TASK DIRECTIONS: Copy verbatim the block of lines in the entries below whose first line contains "pouf: present [1266,800,1639,1138]" and whose last line contains "wine bottle: present [550,315,604,530]". Leave out all other lines.

(MATERIAL SUPPLIED Opens)

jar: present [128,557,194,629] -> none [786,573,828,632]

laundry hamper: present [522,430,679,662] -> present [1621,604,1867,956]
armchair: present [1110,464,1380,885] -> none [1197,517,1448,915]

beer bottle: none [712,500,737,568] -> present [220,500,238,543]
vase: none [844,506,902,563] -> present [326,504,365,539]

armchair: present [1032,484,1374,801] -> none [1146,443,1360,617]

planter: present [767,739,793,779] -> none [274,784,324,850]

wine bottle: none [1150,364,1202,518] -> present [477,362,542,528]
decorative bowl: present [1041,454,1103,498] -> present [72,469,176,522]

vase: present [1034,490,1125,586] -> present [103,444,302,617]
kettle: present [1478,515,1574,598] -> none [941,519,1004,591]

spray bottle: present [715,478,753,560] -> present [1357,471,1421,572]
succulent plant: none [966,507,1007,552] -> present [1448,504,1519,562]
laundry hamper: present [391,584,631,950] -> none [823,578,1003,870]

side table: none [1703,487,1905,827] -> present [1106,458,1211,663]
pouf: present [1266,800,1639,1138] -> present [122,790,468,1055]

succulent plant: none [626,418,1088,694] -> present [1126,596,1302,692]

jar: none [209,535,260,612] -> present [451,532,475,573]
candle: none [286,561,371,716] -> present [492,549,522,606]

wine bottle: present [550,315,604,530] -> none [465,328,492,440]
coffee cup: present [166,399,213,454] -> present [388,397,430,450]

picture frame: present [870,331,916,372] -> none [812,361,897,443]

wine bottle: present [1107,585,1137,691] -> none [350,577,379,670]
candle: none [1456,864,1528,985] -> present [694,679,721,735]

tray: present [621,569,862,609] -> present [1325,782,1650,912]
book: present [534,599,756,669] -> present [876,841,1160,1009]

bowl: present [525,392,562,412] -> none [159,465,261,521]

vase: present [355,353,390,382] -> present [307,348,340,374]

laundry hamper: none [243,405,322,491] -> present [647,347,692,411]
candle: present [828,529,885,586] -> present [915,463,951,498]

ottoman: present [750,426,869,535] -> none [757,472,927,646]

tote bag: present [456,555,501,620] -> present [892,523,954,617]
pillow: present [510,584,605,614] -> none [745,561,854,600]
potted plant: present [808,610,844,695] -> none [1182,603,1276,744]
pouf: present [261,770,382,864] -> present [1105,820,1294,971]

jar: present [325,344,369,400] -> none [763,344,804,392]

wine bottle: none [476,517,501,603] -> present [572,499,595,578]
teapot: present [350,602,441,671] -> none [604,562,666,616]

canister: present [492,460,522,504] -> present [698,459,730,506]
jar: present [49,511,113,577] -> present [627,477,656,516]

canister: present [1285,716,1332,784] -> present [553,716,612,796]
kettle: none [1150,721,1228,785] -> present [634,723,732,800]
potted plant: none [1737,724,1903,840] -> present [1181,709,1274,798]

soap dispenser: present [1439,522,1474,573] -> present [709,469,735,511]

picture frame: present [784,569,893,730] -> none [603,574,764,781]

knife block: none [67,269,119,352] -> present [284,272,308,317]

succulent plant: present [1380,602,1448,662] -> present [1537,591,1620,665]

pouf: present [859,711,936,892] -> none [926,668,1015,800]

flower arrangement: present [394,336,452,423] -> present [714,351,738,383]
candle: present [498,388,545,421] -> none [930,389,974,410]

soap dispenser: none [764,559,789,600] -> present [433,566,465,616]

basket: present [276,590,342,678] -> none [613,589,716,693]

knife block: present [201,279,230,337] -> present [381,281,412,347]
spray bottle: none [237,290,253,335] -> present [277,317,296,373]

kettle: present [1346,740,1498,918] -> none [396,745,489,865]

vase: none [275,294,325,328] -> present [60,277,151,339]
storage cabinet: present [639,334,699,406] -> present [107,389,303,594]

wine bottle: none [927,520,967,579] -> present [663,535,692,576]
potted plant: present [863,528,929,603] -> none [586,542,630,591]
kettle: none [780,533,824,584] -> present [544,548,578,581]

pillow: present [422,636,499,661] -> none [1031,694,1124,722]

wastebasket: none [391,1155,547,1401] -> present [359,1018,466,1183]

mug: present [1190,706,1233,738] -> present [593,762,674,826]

(MATERIAL SUPPLIED Closes)

SOLUTION TO THIS TASK:
pouf: present [1266,800,1639,1138] -> present [122,790,468,1055]

succulent plant: none [626,418,1088,694] -> present [1126,596,1302,692]

jar: none [209,535,260,612] -> present [451,532,475,573]
candle: none [286,561,371,716] -> present [492,549,522,606]

wine bottle: present [550,315,604,530] -> none [465,328,492,440]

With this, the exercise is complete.